### The input ###
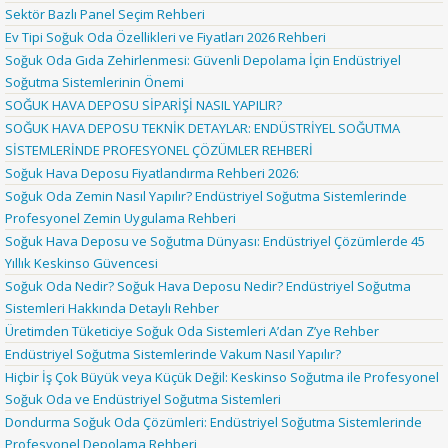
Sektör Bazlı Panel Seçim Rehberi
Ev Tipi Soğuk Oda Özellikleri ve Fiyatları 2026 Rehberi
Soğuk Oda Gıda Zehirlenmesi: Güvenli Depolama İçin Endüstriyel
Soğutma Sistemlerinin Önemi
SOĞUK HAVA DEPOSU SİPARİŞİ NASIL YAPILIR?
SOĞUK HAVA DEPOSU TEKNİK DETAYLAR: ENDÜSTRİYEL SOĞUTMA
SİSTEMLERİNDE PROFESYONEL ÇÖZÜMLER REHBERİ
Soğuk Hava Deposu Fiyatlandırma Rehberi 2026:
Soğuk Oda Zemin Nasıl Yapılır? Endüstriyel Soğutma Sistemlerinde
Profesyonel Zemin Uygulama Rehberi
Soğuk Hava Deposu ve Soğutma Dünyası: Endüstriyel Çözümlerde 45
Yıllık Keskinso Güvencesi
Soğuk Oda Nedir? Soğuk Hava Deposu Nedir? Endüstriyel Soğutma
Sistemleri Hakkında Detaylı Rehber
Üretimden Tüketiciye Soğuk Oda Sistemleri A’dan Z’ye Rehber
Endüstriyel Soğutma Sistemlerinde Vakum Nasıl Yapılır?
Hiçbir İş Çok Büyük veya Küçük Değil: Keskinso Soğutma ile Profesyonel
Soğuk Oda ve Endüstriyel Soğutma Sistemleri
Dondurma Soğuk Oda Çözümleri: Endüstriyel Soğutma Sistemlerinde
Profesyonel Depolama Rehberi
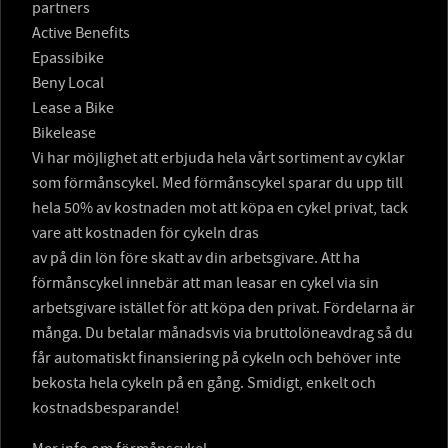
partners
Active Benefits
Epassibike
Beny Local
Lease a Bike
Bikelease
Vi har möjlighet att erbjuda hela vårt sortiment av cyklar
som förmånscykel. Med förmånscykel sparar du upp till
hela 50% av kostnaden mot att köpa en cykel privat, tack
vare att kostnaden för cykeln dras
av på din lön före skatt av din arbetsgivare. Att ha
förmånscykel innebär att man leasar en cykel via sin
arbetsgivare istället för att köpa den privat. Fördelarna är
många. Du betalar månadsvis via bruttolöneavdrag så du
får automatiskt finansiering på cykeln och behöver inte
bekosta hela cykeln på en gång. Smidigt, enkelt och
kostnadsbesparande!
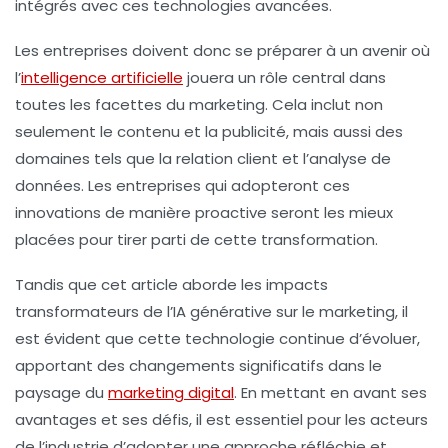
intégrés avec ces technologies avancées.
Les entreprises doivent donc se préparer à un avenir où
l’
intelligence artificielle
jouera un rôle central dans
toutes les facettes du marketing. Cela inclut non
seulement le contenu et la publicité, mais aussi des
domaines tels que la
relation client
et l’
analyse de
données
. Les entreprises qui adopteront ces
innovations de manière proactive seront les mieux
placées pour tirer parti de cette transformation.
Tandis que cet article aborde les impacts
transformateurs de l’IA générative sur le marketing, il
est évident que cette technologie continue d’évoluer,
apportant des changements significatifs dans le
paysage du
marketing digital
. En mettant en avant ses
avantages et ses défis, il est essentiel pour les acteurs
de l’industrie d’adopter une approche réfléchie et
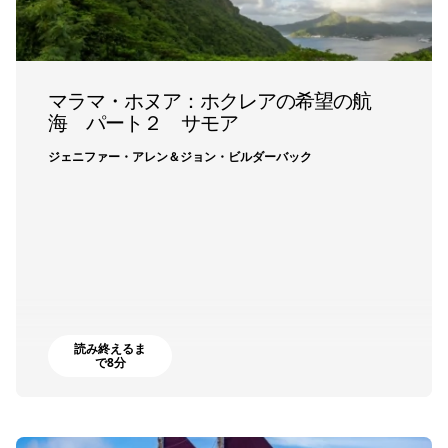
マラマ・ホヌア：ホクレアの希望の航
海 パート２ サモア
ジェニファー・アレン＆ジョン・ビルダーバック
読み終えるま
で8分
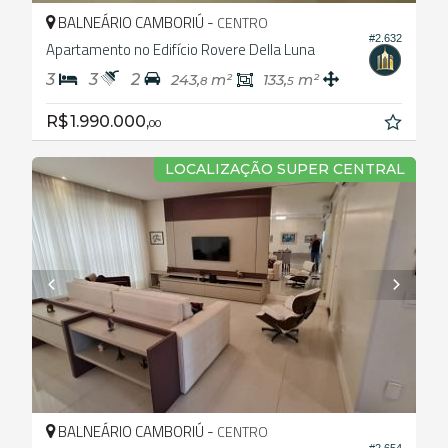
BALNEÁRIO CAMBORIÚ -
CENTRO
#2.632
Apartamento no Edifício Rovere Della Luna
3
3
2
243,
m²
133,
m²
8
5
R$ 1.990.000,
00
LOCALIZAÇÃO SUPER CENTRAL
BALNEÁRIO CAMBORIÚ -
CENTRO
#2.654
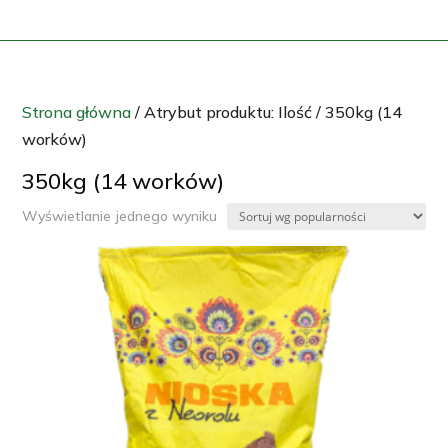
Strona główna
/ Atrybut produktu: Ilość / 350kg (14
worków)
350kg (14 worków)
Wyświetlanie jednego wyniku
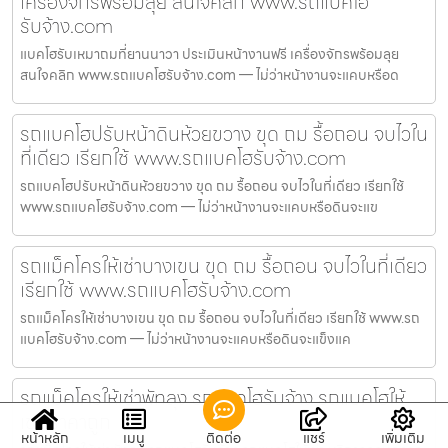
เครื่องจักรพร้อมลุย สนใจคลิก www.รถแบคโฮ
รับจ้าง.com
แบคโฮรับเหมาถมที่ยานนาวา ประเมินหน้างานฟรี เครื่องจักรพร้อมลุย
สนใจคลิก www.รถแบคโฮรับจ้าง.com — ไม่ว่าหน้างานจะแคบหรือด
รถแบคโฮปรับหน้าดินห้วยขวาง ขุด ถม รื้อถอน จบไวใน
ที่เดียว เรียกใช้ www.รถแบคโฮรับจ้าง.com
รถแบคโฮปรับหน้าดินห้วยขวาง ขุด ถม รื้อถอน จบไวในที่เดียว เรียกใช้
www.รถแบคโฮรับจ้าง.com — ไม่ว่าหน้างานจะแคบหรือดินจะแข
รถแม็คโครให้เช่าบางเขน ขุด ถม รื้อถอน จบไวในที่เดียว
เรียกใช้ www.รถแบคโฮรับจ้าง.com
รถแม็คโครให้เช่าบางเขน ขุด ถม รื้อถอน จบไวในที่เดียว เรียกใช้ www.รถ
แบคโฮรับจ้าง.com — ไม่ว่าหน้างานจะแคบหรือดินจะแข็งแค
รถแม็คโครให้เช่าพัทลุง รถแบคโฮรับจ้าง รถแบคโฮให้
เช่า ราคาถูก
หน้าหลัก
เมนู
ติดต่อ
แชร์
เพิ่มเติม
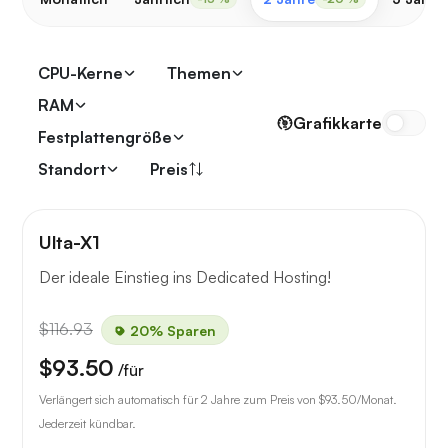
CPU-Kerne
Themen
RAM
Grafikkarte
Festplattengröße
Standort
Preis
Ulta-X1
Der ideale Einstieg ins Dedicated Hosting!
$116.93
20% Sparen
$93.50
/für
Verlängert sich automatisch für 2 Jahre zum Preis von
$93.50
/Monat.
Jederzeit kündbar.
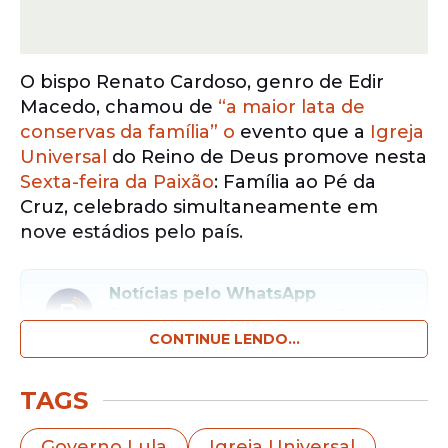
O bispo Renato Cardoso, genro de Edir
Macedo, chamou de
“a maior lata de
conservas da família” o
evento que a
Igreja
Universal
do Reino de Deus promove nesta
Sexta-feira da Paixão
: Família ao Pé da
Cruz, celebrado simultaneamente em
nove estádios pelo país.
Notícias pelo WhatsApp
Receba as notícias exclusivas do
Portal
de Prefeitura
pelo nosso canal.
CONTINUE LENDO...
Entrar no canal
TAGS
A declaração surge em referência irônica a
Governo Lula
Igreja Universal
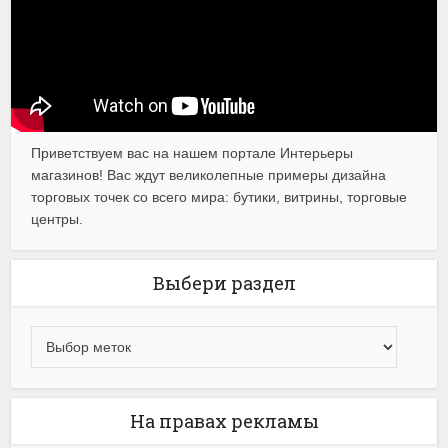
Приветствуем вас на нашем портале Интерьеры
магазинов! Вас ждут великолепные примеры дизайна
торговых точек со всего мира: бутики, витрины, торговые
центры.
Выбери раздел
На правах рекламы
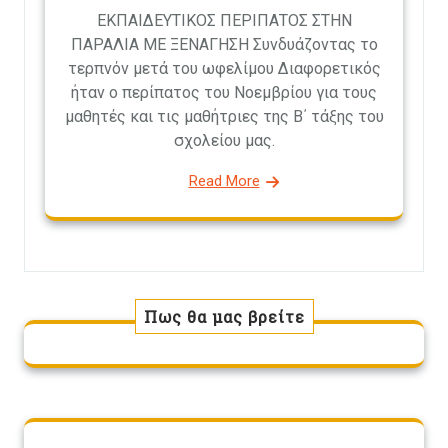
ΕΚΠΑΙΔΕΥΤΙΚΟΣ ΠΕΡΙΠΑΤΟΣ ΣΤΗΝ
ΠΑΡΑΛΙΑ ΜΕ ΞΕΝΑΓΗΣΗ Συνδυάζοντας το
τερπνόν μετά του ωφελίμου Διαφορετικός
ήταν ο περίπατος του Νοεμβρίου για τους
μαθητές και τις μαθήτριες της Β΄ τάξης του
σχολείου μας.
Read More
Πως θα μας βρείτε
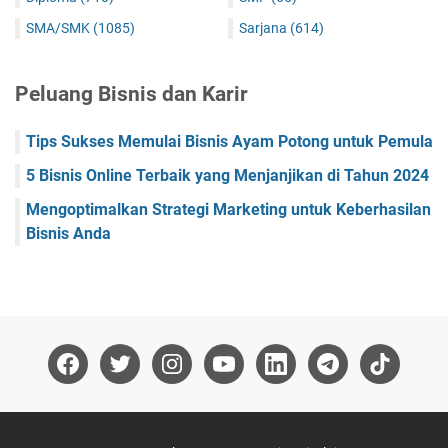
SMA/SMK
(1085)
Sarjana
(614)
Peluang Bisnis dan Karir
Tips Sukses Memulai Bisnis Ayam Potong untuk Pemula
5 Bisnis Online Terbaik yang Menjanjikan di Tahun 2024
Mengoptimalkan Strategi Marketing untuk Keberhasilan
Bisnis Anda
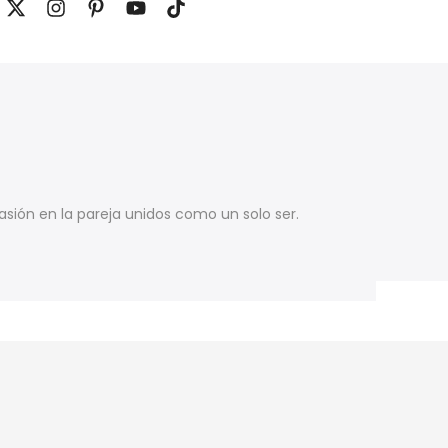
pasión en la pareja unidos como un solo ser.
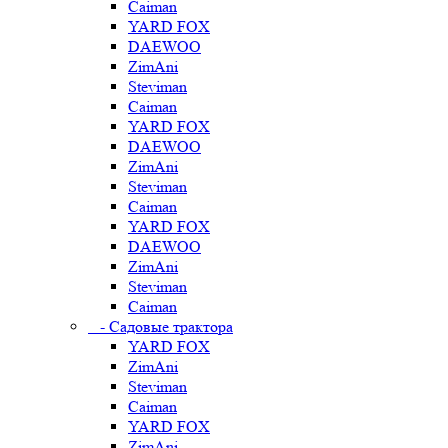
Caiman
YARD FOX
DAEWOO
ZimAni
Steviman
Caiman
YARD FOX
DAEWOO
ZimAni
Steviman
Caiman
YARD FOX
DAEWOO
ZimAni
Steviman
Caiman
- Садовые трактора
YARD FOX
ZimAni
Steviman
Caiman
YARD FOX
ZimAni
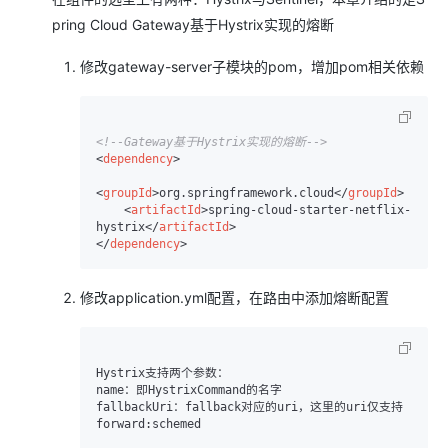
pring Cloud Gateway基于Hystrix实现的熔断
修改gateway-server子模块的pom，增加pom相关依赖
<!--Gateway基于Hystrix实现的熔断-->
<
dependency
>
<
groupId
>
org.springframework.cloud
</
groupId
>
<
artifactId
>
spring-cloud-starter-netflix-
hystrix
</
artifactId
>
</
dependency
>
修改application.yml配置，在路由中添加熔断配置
###
Return exactly the stretch above whose first line contains "de l’industrie d’adopter" and whose last line contains "350kg (14 worków)", and nothing outside it. The pictures should not appear.

de l’industrie d’adopter une approche réfléchie et
マラマ・ホヌア：ホクレアの希望の航
海 パート２ サモア
ジェニファー・アレン＆ジョン・ビルダーバック
読み終えるま
で8分
BALNEÁRIO CAMBORIÚ -
CENTRO
#2.632
Apartamento no Edifício Rovere Della Luna
3
3
2
243,
m²
133,
m²
8
5
R$ 1.990.000,
00
LOCALIZAÇÃO SUPER CENTRAL
BALNEÁRIO CAMBORIÚ -
CENTRO
#2.654
Strona główna
/ Atrybut produktu: Ilość / 350kg (14
worków)
350kg (14 worków)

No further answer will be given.